### EXERCISE
Extract every line of the records below, starting with the first one and ending with the line that contains "genus: Botrychium", including that line. Reproduce the lines without any change.

(Stored items from a collection)
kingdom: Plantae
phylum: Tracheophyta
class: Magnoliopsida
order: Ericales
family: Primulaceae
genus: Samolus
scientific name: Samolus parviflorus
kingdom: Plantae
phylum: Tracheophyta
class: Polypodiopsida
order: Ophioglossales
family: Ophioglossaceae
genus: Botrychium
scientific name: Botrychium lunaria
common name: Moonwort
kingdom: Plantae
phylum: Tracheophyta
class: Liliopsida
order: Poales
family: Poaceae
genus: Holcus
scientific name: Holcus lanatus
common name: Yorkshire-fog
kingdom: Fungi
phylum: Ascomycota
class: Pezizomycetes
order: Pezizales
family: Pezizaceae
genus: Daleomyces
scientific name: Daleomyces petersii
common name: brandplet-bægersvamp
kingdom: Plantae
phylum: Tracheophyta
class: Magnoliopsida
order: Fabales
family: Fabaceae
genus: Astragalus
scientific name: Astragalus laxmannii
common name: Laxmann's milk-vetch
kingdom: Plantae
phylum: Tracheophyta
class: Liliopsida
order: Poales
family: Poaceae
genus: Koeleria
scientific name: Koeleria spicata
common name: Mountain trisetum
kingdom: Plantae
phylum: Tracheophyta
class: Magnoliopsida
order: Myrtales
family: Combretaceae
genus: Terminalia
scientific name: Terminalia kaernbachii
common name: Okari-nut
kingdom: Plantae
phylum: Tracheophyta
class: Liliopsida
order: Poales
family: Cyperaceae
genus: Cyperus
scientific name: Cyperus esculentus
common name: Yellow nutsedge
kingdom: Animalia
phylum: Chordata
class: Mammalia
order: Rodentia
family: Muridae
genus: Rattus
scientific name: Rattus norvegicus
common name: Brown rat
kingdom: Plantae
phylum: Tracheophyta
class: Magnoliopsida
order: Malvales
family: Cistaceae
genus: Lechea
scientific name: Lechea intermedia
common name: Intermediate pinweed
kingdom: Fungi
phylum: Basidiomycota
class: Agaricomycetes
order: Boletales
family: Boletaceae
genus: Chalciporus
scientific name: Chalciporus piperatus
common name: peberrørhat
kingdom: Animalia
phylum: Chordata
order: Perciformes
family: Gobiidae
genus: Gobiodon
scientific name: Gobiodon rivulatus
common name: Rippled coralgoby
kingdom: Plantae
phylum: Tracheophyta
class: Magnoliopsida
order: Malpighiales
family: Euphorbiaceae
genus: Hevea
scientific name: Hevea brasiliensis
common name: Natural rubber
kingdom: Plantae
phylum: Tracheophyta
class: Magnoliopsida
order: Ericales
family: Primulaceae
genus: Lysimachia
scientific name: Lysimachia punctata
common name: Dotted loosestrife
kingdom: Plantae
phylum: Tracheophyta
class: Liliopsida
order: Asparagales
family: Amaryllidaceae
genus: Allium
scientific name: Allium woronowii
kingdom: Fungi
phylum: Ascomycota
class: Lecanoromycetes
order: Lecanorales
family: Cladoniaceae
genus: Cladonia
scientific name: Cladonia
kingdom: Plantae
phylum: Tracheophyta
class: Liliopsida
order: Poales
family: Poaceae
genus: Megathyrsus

### OUTPUT OF THE EXERCISE
kingdom: Plantae
phylum: Tracheophyta
class: Magnoliopsida
order: Ericales
family: Primulaceae
genus: Samolus
scientific name: Samolus parviflorus
kingdom: Plantae
phylum: Tracheophyta
class: Polypodiopsida
order: Ophioglossales
family: Ophioglossaceae
genus: Botrychium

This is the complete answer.